Le président de la Commission José Manuel Barroso a salué l’arrivée de la baronne Asthon, qui a été nommée vendredi 3 octobre pour remplacer M. Peter Mandelson. Elle sera chargée du même portefeuille : le Commerce.
A la surprise générale, M. Mandelson a annoncé vendredi 3 octobre à Bruxelles qu’il allait rejoindre le gouvernement britannique pour reprendre le poste de ministre du Commerce et des entreprises.
Il sera remplacé par la baronne Ashton of Upholland, membre travailliste de la Chambre des Lords, qui a été accueillie par le président Barroso.
Cependant, le mandat de Mme Ashton au poste de commissaire au Commerce pourrait être court puisque la législature actuelle se termine à la fin octobre 2009.
Avant d’entrer en fonction, Mme Ashton devra désormais passer la traditionnelle audition devant les membres du Parlement.
M. Barroso a déclaré qu’il était très satisfait du profil de la commissaire, soulignant qu’elle était responsable de l’acceptation du traité de Lisbonne par la Chambre des Lords.

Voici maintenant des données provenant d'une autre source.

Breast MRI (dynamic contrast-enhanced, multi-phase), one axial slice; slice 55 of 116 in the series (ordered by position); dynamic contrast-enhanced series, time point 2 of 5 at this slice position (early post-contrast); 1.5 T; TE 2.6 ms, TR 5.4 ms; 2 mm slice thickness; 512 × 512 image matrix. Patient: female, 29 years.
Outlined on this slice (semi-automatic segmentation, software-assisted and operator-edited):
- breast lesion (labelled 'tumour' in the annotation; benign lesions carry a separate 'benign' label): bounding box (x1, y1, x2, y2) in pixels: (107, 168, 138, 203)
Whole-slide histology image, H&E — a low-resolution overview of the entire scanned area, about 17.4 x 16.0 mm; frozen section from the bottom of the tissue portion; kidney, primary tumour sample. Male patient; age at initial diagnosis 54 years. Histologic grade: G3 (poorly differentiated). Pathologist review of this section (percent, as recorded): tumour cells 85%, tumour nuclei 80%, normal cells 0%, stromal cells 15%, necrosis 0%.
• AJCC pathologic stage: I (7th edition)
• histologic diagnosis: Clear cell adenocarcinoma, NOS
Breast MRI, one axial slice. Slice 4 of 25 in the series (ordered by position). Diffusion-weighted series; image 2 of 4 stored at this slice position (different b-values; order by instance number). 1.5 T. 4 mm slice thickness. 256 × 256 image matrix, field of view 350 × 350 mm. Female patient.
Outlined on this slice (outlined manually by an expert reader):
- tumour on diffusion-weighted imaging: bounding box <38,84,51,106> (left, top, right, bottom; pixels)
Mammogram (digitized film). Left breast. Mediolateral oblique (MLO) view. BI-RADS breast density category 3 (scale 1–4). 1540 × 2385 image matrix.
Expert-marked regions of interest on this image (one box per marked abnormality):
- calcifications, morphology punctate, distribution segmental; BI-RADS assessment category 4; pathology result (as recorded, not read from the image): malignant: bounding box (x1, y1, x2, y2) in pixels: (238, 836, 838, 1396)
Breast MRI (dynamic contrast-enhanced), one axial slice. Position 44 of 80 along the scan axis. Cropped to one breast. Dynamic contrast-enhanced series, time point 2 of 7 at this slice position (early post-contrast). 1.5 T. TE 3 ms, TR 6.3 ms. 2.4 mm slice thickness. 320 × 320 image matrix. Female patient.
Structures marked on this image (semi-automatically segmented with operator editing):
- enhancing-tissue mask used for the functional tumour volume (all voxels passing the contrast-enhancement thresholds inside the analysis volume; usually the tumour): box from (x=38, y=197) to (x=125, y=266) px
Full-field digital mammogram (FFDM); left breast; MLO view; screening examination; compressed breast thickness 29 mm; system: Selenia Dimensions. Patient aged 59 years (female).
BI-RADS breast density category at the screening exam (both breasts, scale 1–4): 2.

Elle a une expérience solide en économie, a souligné vendredi le porte-parole de M. Barroso, Johannes Laitenberger, lors de la conférence de presse traditionnelle de la Commission. Il a ajouté qu’elle dispose d’une solide expérience dans le domaine juridique et qu’elle s’est déjà occupée de questions relatives au commerce par le passé.
En réalité, l’expérience professionnelle de Mme Ashton relève davantage du domaine du travail et de l’éducation que du commerce. Elle a travaillé comme sous-secrétaire d’Etat au ministère de l’Education et comme sous-secrétaire parlementaire au ministère des Affaires constitutionnelles et à celui de la Justice. Ses responsabilités ont notamment touché aux implications commerciales des professions juridiques, a souligné la Commission dans une déclaration.
Le mandat de M. Mandelson au poste de commissaire au Commerce a été marqué par l’échec des négociations internationales du cycle de Doha sur le réchauffement climatique. Ces négociations étaient censées offrir de nouveaux marchés aux pays en développement.
Tout le monde n’est pas déçu de le voir partir. Luis Morago, directeur du bureau bruxellois d’Oxfam, a indiqué dans une déclaration que le commissaire Mandelson n’était pas parvenu à garantir le fait que les relations commerciales de l’UE avec ses anciennes colonies privilégient le développement par rapport aux intérêts personnels.
S’il admet que la position de l’UE s’est améliorée récemment, il estime qu’en l’attente de détails supplémentaires, les demandes des pays en développement restent encore disproportionnées et leurs répercussions potentielles encore incertaines.